Voluntário brasileiro que participava dos testes de Oxford tomou placebo, não a vacina
João Pedro Feitosa, que teve morte confirmada nesta quarta-feira (21) e participava dos testes da vacina de Oxford no Brasil, tomou o placebo - ou seja, não recebeu uma dose do imunizante em desenvolvimento.
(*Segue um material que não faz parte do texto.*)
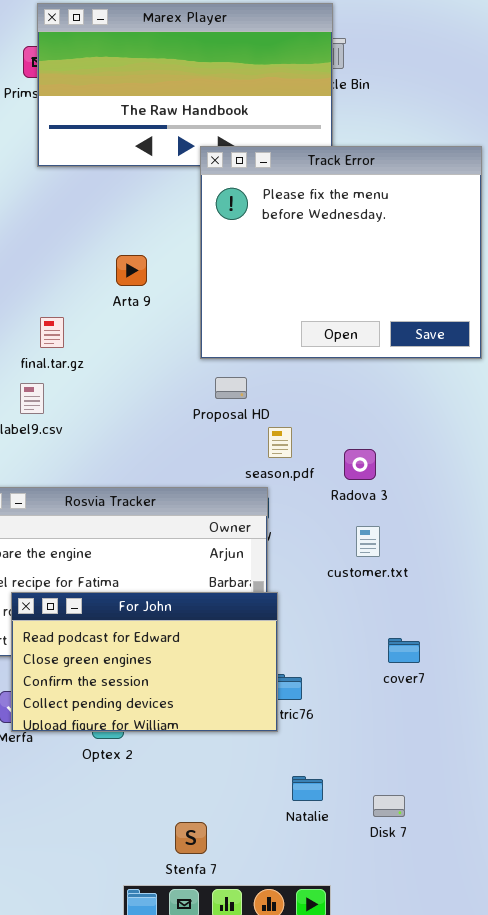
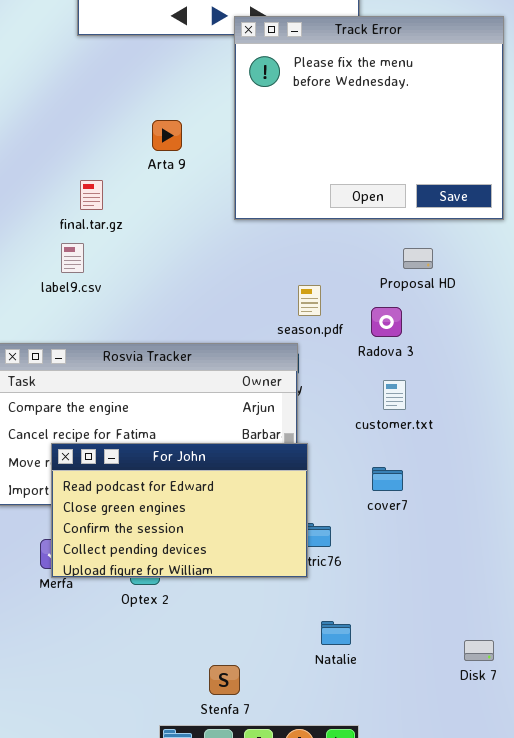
Proposal HD: [215,377,247,399] -> [403,248,433,269], moved
cover7: [388,638,420,663] -> [372,467,403,491], moved
Disk 7: [373,795,405,817] -> [464,640,494,661], moved

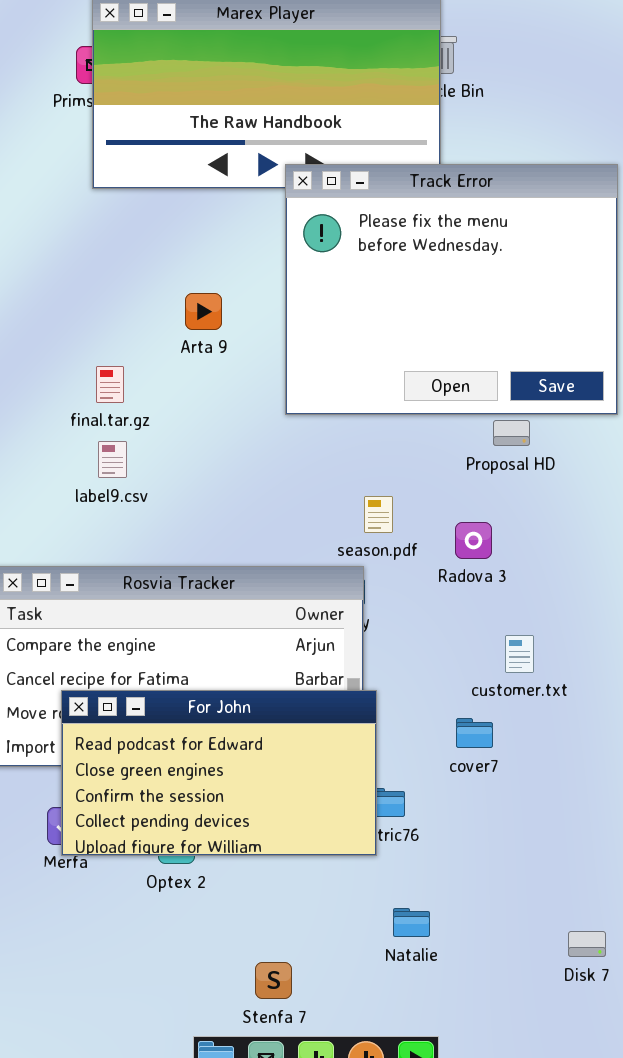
label9.csv: [61,243,84,273] -> [98,441,127,478], moved
Proposal HD: [403,248,433,269] -> [493,420,530,446], moved
customer.txt: [383,380,406,410] -> [505,635,534,673], moved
As informações foram enviadas por fontes da TV Globo.
O que se sabe sobre o caso
Voluntário tinha 28 anos e era médico recém-formado
- Ele morreu devido a complicações da Covid-19
- Após avaliação de comitê independente, testes não foram suspensos
- AstraZeneca e Oxford alegam cláusulas de sigilo para não divulgar mais detalhes do caso
- Desenvolvedores dizem que comitê não viu preocupações de segurança relacionadas ao caso
- Anvisa disse que processo permanece em avaliação, mas não determinou suspensão do estudo
Estudos mantidos
Tanto os desenvolvedores (AstraZeneca e Universidade de Oxford) quanto os envolvidos na aplicação dos testes (Unifesp e IDOR) ressaltam que estão impedidos de dar mais detalhes por questões éticas, mas ressaltaram que não houve indicação para suspensão do estudo. Além disso, lembraram que a pesquisa é baseada em um "estudo randomizado e cego, no qual 50% dos voluntários recebem o imunizante produzido por Oxford".
Em nota, a Universidade de Oxford ressaltou que os incidentes com participantes do grupo controle são revisados por um comitê independente e que a "análise cuidadosa" não trouxe preocupações sobre a segurança do ensaio clínico.